Level of Harm - Minimal harm or potential for actual harm
**NOTE- TERMS IN BRACKETS HAVE BEEN EDITED TO PROTECT CONFIDENTIALITY** Based on observation, interview and record review, the facility failed to provide dressing changes for a midline intravenous (IV) catheter according to current professional standards of practice, for 1 of 1 resident reviewed for IV catheters of a total sample of 35 residents, (#34).
Residents Affected - Few
Findings: Resident #34 was admitted to the facility on [DATE] with diagnoses including joint replacement for left hip fracture.
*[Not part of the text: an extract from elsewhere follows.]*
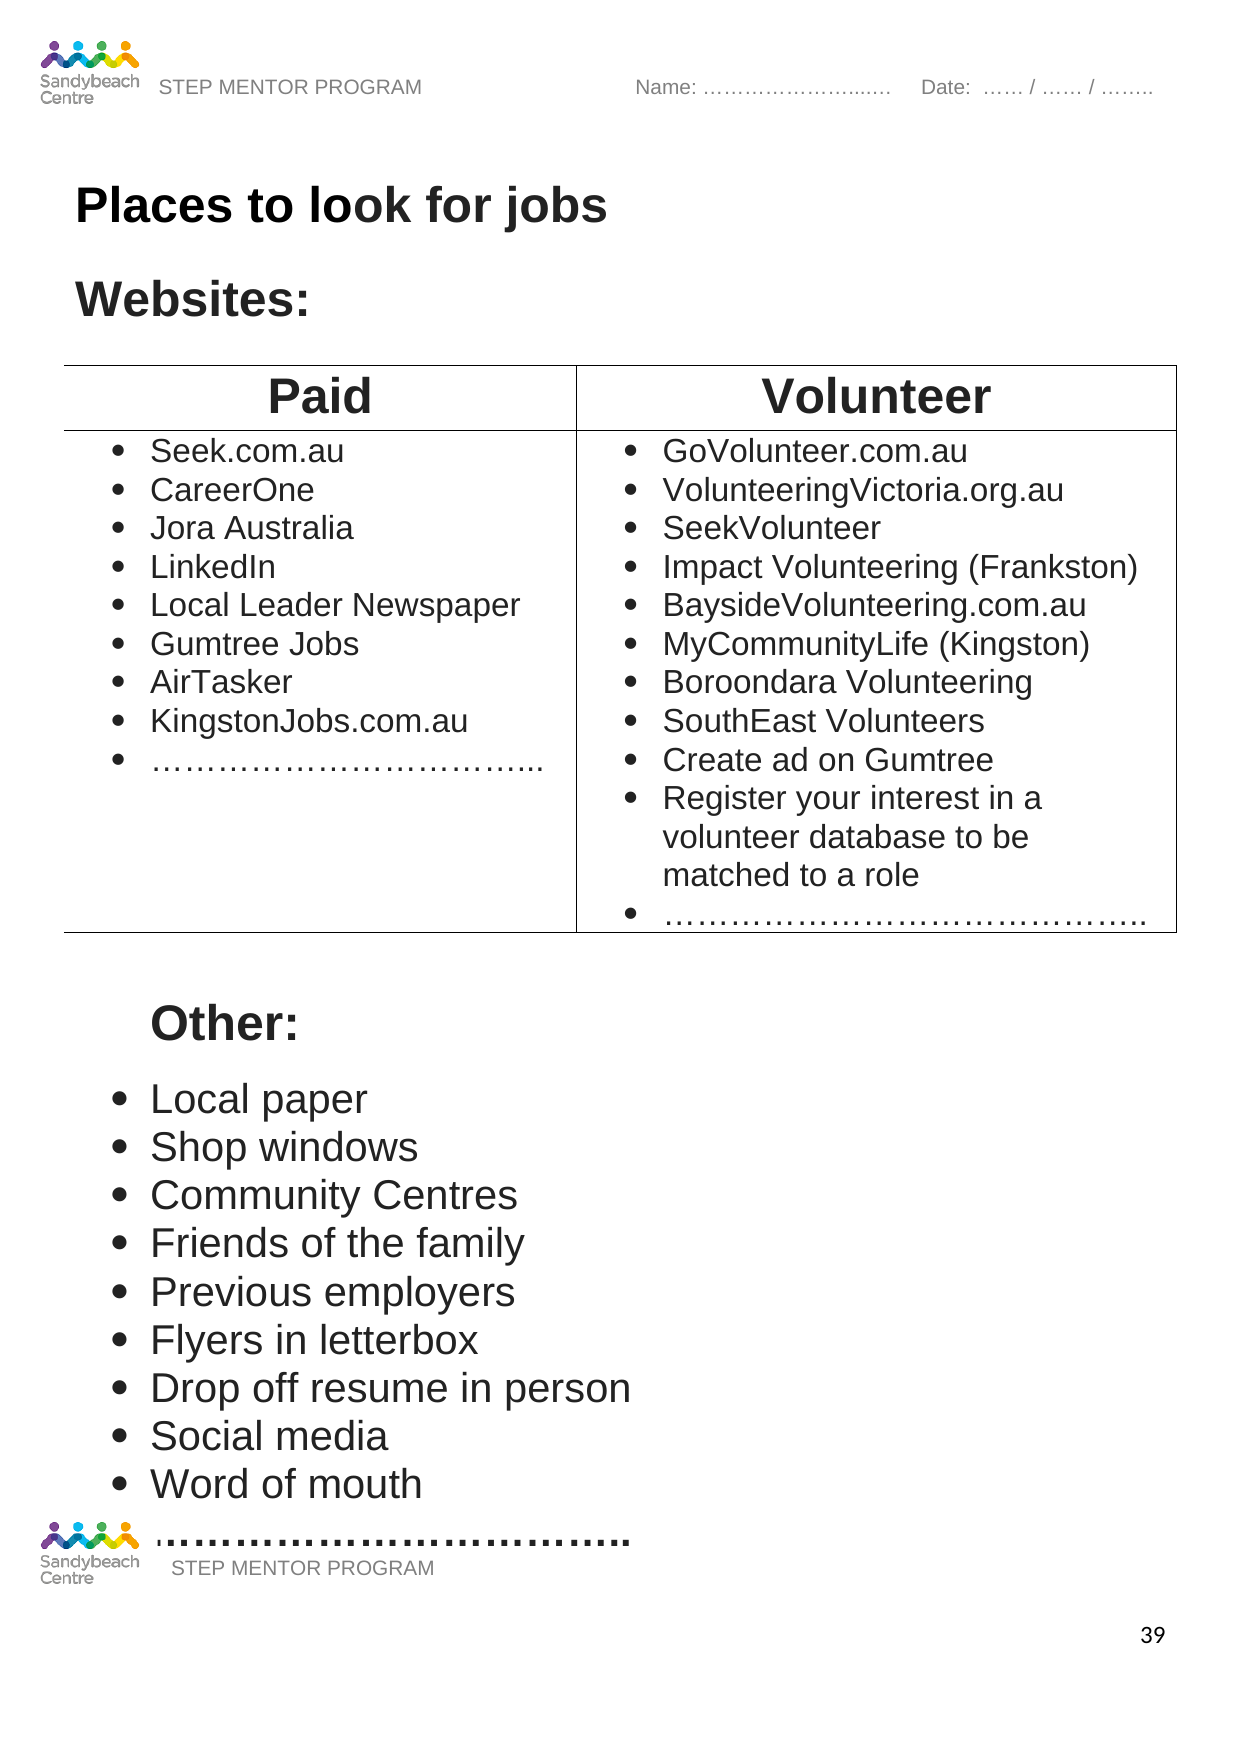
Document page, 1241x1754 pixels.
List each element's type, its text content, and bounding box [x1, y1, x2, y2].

The Quarterly Minimum Data Set (MDS) assessment dated [DATE] indicated the resident was cognitively intact. Review of the physician orders reflected a midline catheter was inserted on 9/15/21. Another order dated 9/17/21 read, Change IV dressing every week and as needed. A midline catheter is inserted into a vein near the elbow or upper arm and ends in a vein below the armpit. A midline catheter may allow you to receive long-term intravenous (IV) medicine or treatments. (retrieved on 10/18/21 from www.drugs.com). A review of the Medication Administration Record showed the resident's midline IV dressing was marked with a check mark indicating the dressing was changed on 9/24/21 and 10/1/21. On 10/04/21 at 10:34 AM, during a joint observation of resident #34 with the 3rd floor Assistant Director of Nursing (ADON), he validated the resident had a midline IV catheter inserted in his right upper arm. The ADON confirmed the transparent dressing at the site was dated 9/24/21 and was loosely secured with surgical tape. He acknowledged the dressing at the IV site should have been changed weekly to minimize infection, according to facility policy. The ADON stated resident #34's dressing should have been changed on 10/01/21 but it was not. Review of nursing progress notes revealed no documentation to show the resident's IV dressing change was done after 9/24/21. On 10/07/21 at 11:20 AM, the Infection Preventionist stated the clinical ADONs were responsible for checking all residents with IVs on their units. She explained a contracted IV specialty nurse from an outside company came to the facility to insert midlines. The Infection Preventionist stated facility nurses were responsible for obtaining and entering physician orders for IV flushes and weekly dressing changes. She stated orders would be transcribed to the medication and/or treatment administration records with specific days and shifts identified for each task. Review of the policy and procedure for Intravenous Therapy dated July 2020 revealed,6) IV dressing changes will be done every 7 days and [as needed] per the doctors' orders.10) IV documentation is recorded in the nurses' notes and or Medication Administration Record.